## Problem
Reproduce the material below line for line, changing nothing.

#### Records for the exercise

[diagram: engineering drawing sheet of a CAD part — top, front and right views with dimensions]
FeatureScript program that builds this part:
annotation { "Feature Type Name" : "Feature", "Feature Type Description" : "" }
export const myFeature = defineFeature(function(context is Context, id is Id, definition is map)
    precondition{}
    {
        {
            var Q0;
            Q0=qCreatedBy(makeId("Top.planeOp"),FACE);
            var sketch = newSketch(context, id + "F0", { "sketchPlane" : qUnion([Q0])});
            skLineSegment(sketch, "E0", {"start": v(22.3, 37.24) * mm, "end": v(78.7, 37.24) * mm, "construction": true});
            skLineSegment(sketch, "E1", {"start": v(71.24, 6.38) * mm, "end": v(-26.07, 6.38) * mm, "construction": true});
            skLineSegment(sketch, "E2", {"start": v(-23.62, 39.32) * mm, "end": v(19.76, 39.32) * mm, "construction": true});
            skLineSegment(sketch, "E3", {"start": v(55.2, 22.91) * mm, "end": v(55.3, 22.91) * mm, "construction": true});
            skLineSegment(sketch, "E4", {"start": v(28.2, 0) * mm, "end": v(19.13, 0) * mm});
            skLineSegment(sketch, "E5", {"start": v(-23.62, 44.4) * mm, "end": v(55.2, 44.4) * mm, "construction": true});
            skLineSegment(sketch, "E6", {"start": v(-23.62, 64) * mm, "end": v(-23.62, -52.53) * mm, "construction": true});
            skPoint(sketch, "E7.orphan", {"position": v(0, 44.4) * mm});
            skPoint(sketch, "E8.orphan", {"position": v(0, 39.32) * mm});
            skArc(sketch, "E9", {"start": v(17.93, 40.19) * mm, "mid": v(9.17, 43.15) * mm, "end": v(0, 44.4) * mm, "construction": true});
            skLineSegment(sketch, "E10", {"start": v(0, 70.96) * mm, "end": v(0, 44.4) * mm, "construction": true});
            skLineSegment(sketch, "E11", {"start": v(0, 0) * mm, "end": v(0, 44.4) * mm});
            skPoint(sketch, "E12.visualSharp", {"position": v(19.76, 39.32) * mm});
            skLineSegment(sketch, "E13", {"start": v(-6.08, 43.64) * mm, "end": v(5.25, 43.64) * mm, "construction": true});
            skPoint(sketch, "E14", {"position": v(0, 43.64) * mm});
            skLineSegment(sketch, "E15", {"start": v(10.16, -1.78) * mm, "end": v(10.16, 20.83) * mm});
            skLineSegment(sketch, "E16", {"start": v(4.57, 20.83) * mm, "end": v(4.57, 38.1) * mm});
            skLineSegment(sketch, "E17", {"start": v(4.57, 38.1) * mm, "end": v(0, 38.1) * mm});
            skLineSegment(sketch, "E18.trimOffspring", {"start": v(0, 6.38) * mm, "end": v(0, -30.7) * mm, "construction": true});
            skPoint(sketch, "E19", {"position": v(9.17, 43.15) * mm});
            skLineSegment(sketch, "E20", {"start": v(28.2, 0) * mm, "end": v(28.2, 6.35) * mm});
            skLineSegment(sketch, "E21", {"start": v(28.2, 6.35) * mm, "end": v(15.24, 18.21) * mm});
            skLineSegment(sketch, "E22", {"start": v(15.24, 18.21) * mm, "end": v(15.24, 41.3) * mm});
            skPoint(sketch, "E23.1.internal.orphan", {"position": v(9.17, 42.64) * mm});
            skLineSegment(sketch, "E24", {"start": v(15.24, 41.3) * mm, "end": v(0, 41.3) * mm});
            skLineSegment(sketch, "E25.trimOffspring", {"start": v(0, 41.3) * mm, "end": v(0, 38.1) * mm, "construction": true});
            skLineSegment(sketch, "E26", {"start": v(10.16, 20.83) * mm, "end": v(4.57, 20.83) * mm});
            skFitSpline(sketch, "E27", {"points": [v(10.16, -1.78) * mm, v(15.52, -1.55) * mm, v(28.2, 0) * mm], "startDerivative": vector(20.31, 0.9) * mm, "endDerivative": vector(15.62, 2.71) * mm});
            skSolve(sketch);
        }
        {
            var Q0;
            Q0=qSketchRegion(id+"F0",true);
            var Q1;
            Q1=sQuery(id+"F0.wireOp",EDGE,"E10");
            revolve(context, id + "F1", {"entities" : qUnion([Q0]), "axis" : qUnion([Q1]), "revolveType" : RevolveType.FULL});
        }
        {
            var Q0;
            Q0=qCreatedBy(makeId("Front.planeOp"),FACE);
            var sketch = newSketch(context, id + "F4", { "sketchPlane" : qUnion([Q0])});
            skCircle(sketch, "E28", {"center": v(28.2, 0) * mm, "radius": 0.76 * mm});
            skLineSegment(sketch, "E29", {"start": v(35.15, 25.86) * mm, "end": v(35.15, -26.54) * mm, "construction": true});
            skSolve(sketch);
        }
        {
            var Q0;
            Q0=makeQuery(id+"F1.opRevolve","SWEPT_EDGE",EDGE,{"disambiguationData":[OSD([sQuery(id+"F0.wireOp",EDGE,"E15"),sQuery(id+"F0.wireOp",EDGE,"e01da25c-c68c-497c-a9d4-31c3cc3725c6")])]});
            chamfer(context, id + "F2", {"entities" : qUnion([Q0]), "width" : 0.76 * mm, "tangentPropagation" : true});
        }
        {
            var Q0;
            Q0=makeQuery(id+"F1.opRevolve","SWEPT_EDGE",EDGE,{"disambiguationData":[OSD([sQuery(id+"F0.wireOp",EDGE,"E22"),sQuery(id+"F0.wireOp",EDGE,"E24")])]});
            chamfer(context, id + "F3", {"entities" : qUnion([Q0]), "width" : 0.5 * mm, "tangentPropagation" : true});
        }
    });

########

## The result
[diagram: engineering drawing sheet of a CAD part — top, front and right views with dimensions]
FeatureScript program that builds this part:
annotation { "Feature Type Name" : "Feature", "Feature Type Description" : "" }
export const myFeature = defineFeature(function(context is Context, id is Id, definition is map)
    precondition{}
    {
        {
            var Q0;
            Q0=qCreatedBy(makeId("Top.planeOp"),FACE);
            var sketch = newSketch(context, id + "F0", { "sketchPlane" : qUnion([Q0])});
            skLineSegment(sketch, "E0", {"start": v(22.3, 37.24) * mm, "end": v(78.7, 37.24) * mm, "construction": true});
            skLineSegment(sketch, "E1", {"start": v(71.24, 6.38) * mm, "end": v(-26.07, 6.38) * mm, "construction": true});
            skLineSegment(sketch, "E2", {"start": v(-23.62, 39.32) * mm, "end": v(19.76, 39.32) * mm, "construction": true});
            skLineSegment(sketch, "E3", {"start": v(55.2, 22.91) * mm, "end": v(55.3, 22.91) * mm, "construction": true});
            skLineSegment(sketch, "E4", {"start": v(28.2, 0) * mm, "end": v(19.13, 0) * mm});
            skLineSegment(sketch, "E5", {"start": v(-23.62, 44.4) * mm, "end": v(55.2, 44.4) * mm, "construction": true});
            skLineSegment(sketch, "E6", {"start": v(-23.62, 64) * mm, "end": v(-23.62, -52.53) * mm, "construction": true});
            skPoint(sketch, "E7.orphan", {"position": v(0, 44.4) * mm});
            skPoint(sketch, "E8.orphan", {"position": v(0, 39.32) * mm});
            skArc(sketch, "E9", {"start": v(17.93, 40.19) * mm, "mid": v(9.17, 43.15) * mm, "end": v(0, 44.4) * mm, "construction": true});
            skLineSegment(sketch, "E10", {"start": v(0, 70.96) * mm, "end": v(0, 44.4) * mm, "construction": true});
            skLineSegment(sketch, "E11", {"start": v(0, 0) * mm, "end": v(0, 44.4) * mm});
            skPoint(sketch, "E12.visualSharp", {"position": v(19.76, 39.32) * mm});
            skLineSegment(sketch, "E13", {"start": v(-6.08, 43.64) * mm, "end": v(5.25, 43.64) * mm, "construction": true});
            skPoint(sketch, "E14", {"position": v(0, 43.64) * mm});
            skLineSegment(sketch, "E15", {"start": v(10.16, -1.78) * mm, "end": v(10.16, 20.83) * mm});
            skLineSegment(sketch, "E16", {"start": v(4.57, 20.83) * mm, "end": v(4.57, 38.1) * mm});
            skLineSegment(sketch, "E17", {"start": v(4.57, 38.1) * mm, "end": v(0, 38.1) * mm});
            skLineSegment(sketch, "E18.trimOffspring", {"start": v(0, 6.38) * mm, "end": v(0, -30.7) * mm, "construction": true});
            skPoint(sketch, "E19", {"position": v(9.17, 43.15) * mm});
            skLineSegment(sketch, "E20", {"start": v(28.2, 0) * mm, "end": v(28.2, 6.35) * mm});
            skLineSegment(sketch, "E21", {"start": v(28.2, 6.35) * mm, "end": v(15.24, 18.21) * mm});
            skLineSegment(sketch, "E22", {"start": v(15.24, 18.21) * mm, "end": v(15.24, 41.3) * mm});
            skPoint(sketch, "E23.1.internal.orphan", {"position": v(9.17, 42.64) * mm});
            skLineSegment(sketch, "E24", {"start": v(15.24, 41.3) * mm, "end": v(0, 41.3) * mm});
            skLineSegment(sketch, "E25.trimOffspring", {"start": v(0, 41.3) * mm, "end": v(0, 38.1) * mm, "construction": true});
            skLineSegment(sketch, "E26", {"start": v(10.16, 20.83) * mm, "end": v(4.57, 20.83) * mm});
            skFitSpline(sketch, "E27", {"points": [v(10.16, -1.78) * mm, v(15.52, -1.55) * mm, v(28.2, 0) * mm], "startDerivative": vector(20.31, 0.9) * mm, "endDerivative": vector(15.62, 2.71) * mm});
            skSolve(sketch);
        }
        {
            var Q0;
            Q0=qSketchRegion(id+"F0",true);
            var Q1;
            Q1=sQuery(id+"F0.wireOp",EDGE,"E10");
            revolve(context, id + "F1", {"entities" : qUnion([Q0]), "axis" : qUnion([Q1]), "revolveType" : RevolveType.FULL});
        }
        {
            var Q0;
            Q0=qCreatedBy(makeId("Front.planeOp"),FACE);
            var sketch = newSketch(context, id + "F4", { "sketchPlane" : qUnion([Q0])});
            skCircle(sketch, "E28", {"center": v(28.2, 0) * mm, "radius": 0.76 * mm});
            skLineSegment(sketch, "E29", {"start": v(35.15, 25.86) * mm, "end": v(35.15, -26.54) * mm, "construction": true});
            skSolve(sketch);
        }
        {
            var Q0;
            Q0=makeQuery(id+"F1.opRevolve","SWEPT_EDGE",EDGE,{"disambiguationData":[OSD([sQuery(id+"F0.wireOp",EDGE,"E15"),sQuery(id+"F0.wireOp",EDGE,"e01da25c-c68c-497c-a9d4-31c3cc3725c6")])]});
            chamfer(context, id + "F2", {"entities" : qUnion([Q0]), "width" : 0.76 * mm, "tangentPropagation" : true});
        }
        {
            var Q0;
            Q0=makeQuery(id+"F1.opRevolve","SWEPT_EDGE",EDGE,{"disambiguationData":[OSD([sQuery(id+"F0.wireOp",EDGE,"E22"),sQuery(id+"F0.wireOp",EDGE,"E24")])]});
            chamfer(context, id + "F3", {"entities" : qUnion([Q0]), "width" : 0.5 * mm, "tangentPropagation" : true});
        }
    });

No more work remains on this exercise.